Es waren durchaus kontroverse Gespräche auf der Club-Bühne im Domicil. Dort saßen unterschiedliche Vertreter aus Club- und Gastro-Szene sowie von Politik und Verwaltung zusammen, aus dem Publikum mischten weitere Akteure aus dem Dortmunder Nachtleben mit.

Vergnügungssteuer und Probleme mit Kiosken

Viele Themen flogen durch den Raum, die zeigten, an wie vielen Stellen das Nachtleben mit dem Rest der Gesellschaft verzahnt ist. Das beginnt bei Rahmenbedingungen wie der Vergnügungssteuer, die möglicherweise bald dauerhaft ausgesetzt werden könnte. Das führt weiter zu der Frage nach der Mobilität in Dortmund in den Abend- und Nachtstunden.

Und endet letztlich beim Umgang mit einer veränderten Art des Ausgehens. Viele junge Menschen sind auf Outdoor-Erlebnisse und günstiges Vergnügen ausgerichtet und kommen häufig gar nicht mehr in den Clubs an.

„Generation Kiosk“ nannte das ein Teilnehmer. Mit „diese scheiß Kioske“, fasste es ein anderer zusammen. Denn günstiger Alkohol bis tief in die Nacht ist eine schmerzhafte Konkurrenz für Betriebe, die auch vom Getränkeverkauf leben. Erst recht in Zeiten von steigenden Energiekosten, Nachwuchsmangel und Corona-Nachwehen.

Aber, auch das machte „Stadt nach Acht“ noch einmal deutlich: Dortmund kann solchen Entwicklungen immer wieder trotzen. Weil immer wieder neue Akteure oder Kollektive auf den Plan treten. Und, weil bei allen Unterschieden und bei aller auch berechtigter Kritik an der Nachtleben-Struktur viele Interessengruppen Teil des Dialogs sind.

Es brauchte auch deshalb die „Stadt nach Acht“-Konferenz, um zu merken, dass dies keine Selbstverständlichkeit ist.

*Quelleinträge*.

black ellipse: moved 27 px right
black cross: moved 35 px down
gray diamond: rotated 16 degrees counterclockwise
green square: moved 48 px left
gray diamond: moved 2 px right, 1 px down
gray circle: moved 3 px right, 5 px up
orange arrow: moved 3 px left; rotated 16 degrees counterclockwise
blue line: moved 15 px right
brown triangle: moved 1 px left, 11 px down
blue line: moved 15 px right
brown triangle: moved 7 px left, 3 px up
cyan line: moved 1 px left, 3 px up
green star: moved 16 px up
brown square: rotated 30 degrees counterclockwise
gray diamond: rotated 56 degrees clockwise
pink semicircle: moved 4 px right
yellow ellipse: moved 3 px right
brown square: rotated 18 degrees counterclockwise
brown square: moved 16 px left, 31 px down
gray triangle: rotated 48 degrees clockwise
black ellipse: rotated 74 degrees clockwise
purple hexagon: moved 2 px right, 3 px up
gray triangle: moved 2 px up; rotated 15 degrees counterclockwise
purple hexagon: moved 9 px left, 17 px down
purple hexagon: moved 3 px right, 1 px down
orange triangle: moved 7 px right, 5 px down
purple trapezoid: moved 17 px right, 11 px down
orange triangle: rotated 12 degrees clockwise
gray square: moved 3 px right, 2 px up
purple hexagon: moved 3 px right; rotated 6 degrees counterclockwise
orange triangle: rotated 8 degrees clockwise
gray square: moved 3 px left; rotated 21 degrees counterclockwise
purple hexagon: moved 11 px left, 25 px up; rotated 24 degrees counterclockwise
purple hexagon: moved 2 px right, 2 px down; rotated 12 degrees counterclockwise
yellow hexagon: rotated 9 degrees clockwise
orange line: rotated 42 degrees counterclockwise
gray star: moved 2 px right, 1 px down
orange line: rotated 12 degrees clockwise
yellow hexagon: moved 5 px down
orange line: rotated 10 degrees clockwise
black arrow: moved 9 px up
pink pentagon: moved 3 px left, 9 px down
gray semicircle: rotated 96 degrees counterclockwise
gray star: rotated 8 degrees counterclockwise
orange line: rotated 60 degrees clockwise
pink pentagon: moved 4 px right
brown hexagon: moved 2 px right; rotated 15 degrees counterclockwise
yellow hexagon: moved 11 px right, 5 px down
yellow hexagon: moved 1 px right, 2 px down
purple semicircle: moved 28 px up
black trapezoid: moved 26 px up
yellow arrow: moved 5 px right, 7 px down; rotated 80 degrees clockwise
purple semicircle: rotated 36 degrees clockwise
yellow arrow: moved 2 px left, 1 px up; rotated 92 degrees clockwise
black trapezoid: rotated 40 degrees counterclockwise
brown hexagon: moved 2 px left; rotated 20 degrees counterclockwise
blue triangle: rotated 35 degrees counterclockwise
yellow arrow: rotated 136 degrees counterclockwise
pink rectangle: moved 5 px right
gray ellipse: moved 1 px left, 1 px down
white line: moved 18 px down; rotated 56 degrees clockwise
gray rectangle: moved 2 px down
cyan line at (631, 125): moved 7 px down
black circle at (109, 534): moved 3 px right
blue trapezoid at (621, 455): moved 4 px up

*AUFGABE*.
Gib den Auszug über das Dortmunder Nachtleben zwischen „Und endet letztlich“ und „des Dialogs sind.“, einschließlich, noch einmal wieder und benenne dabei „Generation Kiosk“ in „Generation Späti“ um.

*ANTWORT*.
Und endet letztlich beim Umgang mit einer veränderten Art des Ausgehens. Viele junge Menschen sind auf Outdoor-Erlebnisse und günstiges Vergnügen ausgerichtet und kommen häufig gar nicht mehr in den Clubs an.

„Generation Späti“ nannte das ein Teilnehmer. Mit „diese scheiß Kioske“, fasste es ein anderer zusammen. Denn günstiger Alkohol bis tief in die Nacht ist eine schmerzhafte Konkurrenz für Betriebe, die auch vom Getränkeverkauf leben. Erst recht in Zeiten von steigenden Energiekosten, Nachwuchsmangel und Corona-Nachwehen.

Aber, auch das machte „Stadt nach Acht“ noch einmal deutlich: Dortmund kann solchen Entwicklungen immer wieder trotzen. Weil immer wieder neue Akteure oder Kollektive auf den Plan treten. Und, weil bei allen Unterschieden und bei aller auch berechtigter Kritik an der Nachtleben-Struktur viele Interessengruppen Teil des Dialogs sind.